Last Christmas, my youngest son gave all of his fifth grade teachers a loaf of homemade gingerbread. Thank you notes were sent, but one in particular really warmed my heart.
“Your mother is a wonderful cook,” it read.
Not only did I keep the note and tack it to the bulletin board inside my pantry, I underlined and highlighted the statement that sang my praises. Never mind the snorts and scoffs from certain family members--I have written proof that I’m a good cook. No wait…I’m a wonderful cook.
Truth: I’m mediocre in the kitchen. Should the teacher ever experience my homemade meatloaf, I’m sure that “wonderful” would not be the word of her choosing. Once in blue moon, though, the Lord smiles favor upon my kitchen and I do surprise everyone with a culinary creation that really pleases.
This happened recently with a roast, one that turned out so tender and tasty that nobody could believe it came from my oven. Even so, my youngest son stared at the roast, sniffed it and announced, “I don’t like it.”
“You haven’t even tried it,” I told him.
“Well, I don’t want it,” he continued. “Will you make me something else for dinner?”
“No, I will not,” I answered. “I’ve already prepared a wonderful dinner.”
As he sulked over the injustice of a mother who won’t load the supper table with Butterfinger’s and pudding, I considered his rejection of my succulent roast. It’s similar to how some people respond to Christianity. They desire feeding, but when we tell them how to receive eternal security, along with a bounty of joy, hope and guidance, they turn up their noses.
They don’t like it. They don’t want it. They ask for something else. And they’ve never even tasted what they’re turning down.
Christians, too, can harbor this heart attitude when it comes to certain things. For example, we all have dreams for our lives, but God’s plan might not line up with what we think we want. He might answer a prayer THIS way when we wanted it answered THAT way.
When we don’t like what God is serving, do we have options? Yes --we can march forward with our own menu. Life might turn out okay, but far from as blessed and satisfying as it would have been had we followed God’s leading. We might also end up in a ditch of despair. There is no way of pre-determining whether we’ll be okay or not. Only when we surrender to God’s will can we be confident in the outcome. “The Lord says, ‘I will guide you along the best pathway for your life. I will advise you and watch over you.’” (Psalm 32:8 NASB)
Some people insist that God’s will for our lives always transpires. Personally, I disagree. When I think about the prostitute beaten to death by a client or a drug addict overdosing in an alley, nothing can convince me that such an existence was what God meant for them when He said, “I know the plans I have for you.” God had much better plans for these people, ones of prosperity, safety, hope and a future. (See Jeremiah 29: 11). Sadly, they used their free will to make choices that took them far from what could have been.

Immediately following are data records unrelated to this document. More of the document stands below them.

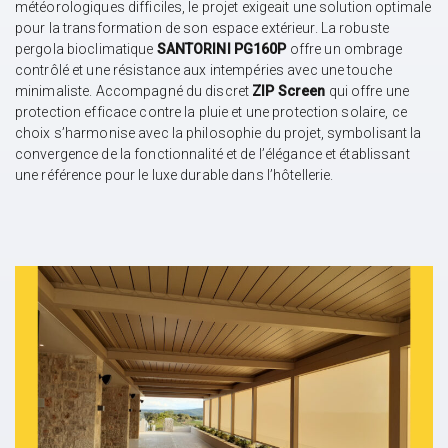
météorologiques difficiles, le projet exigeait une solution optimale
pour la transformation de son espace extérieur. La robuste
pergola bioclimatique
SANTORINI PG160P
offre un ombrage
contrôlé et une résistance aux intempéries avec une touche
minimaliste. Accompagné du discret
ZIP Screen
qui offre une
protection efficace contre la pluie et une protection solaire, ce
choix s’harmonise avec la philosophie du projet, symbolisant la
convergence de la fonctionnalité et de l’élégance et établissant
une référence pour le luxe durable dans l’hôtellerie.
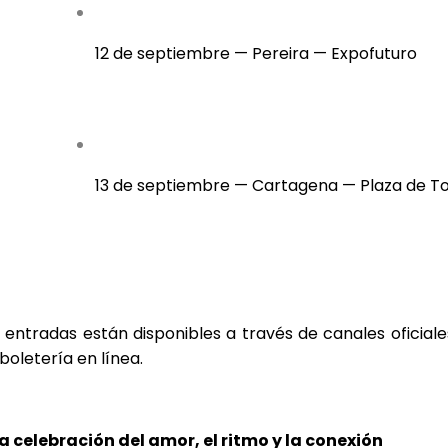
12 de septiembre — Pereira — Expofuturo
13 de septiembre — Cartagena — Plaza de T
 entradas están disponibles a través de canales oficial
boletería en línea.
a celebración del amor, el ritmo y la conexión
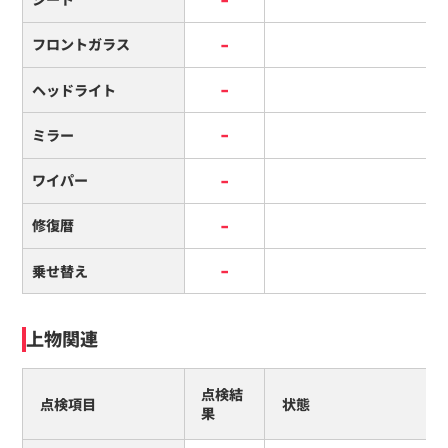
-
フロントガラス
-
ヘッドライト
-
ミラー
-
ワイパー
-
修復暦
-
乗せ替え
上物関連
点検結
点検項目
状態
果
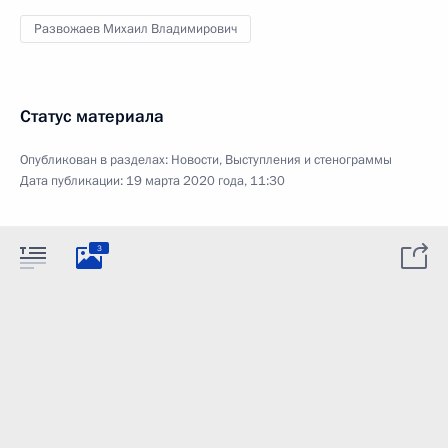
Развожаев Михаил Владимирович
Статус материала
Опубликован в разделах:
Новости
,
Выступления и стенограммы
Дата публикации:
19 марта 2020 года, 11:30
3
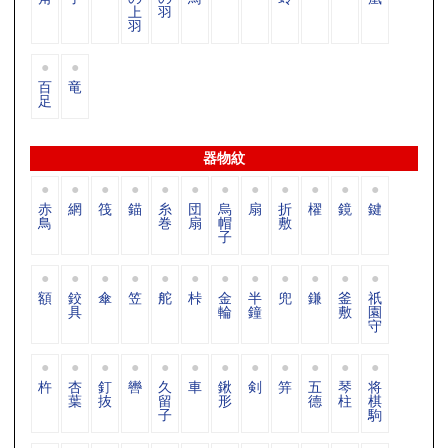
上
羽
羽
百
竜
足
器物紋
赤
網
筏
錨
糸
団
烏
扇
折
櫂
鏡
鍵
鳥
巻
扇
帽
敷
子
額
鉸
傘
笠
舵
桛
金
半
兜
鎌
釜
祇
具
輪
鐘
敷
園
守
杵
杏
釘
轡
久
車
鍬
剣
笄
五
琴
将
葉
抜
留
形
德
柱
棋
子
駒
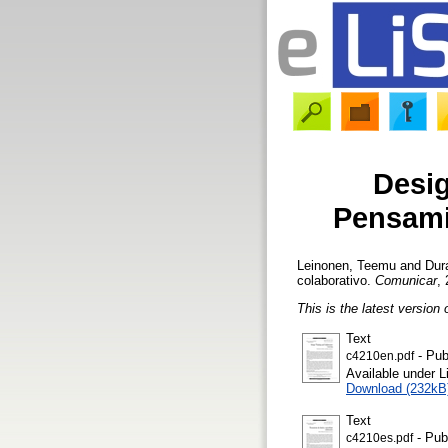
Desig
Pensami
Leinonen, Teemu
and
Dur
colaborativo.
Comunicar
, 
This is the latest version 
Text
- Pub
c4210en.pdf
Available under 
Download (232kB
Text
- Pub
c4210es.pdf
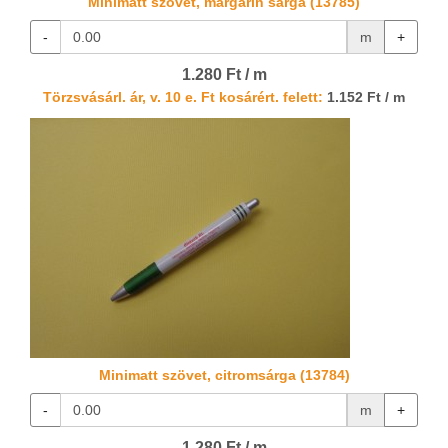
Minimatt szövet, margarin sárga (13785)
-
m
+
1.280 Ft / m
Törzsvásárl. ár, v. 10 e. Ft kosárért. felett:
1.152 Ft / m
Minimatt szövet, citromsárga (13784)
-
m
+
1.280 Ft / m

Misuse of free will is found in all walks of life. Even successful Christians can miss out on more blessed lives that glorify God by charting their own course instead of surrendering to His will for them. I know a Christian couple who were highly successful in the corporate world. Despite all the makings of “the good life”, it wasn’t until they were obedient to God’s calling (in this case, full-time ministry) that they began experiencing real satisfaction, the kind that only comes when we allow God to define what true success is and isn’t.
What is God offering us? Whether He desires us to be in medicine, music or missions, we’ll only find out when we’re willing to receive it. Shouldn’t we be smacking our lips in anticipation of this delicious discovery? After all, whatever God is serving will be abundantly better than anything we can cook up on our own.
“I am the Lord your God, who teaches you what is best for you, who directs you in the way you should go.” (Isaiah 48:17 NIV)
If He’s already prepared something wonderful, why are we asking for something different?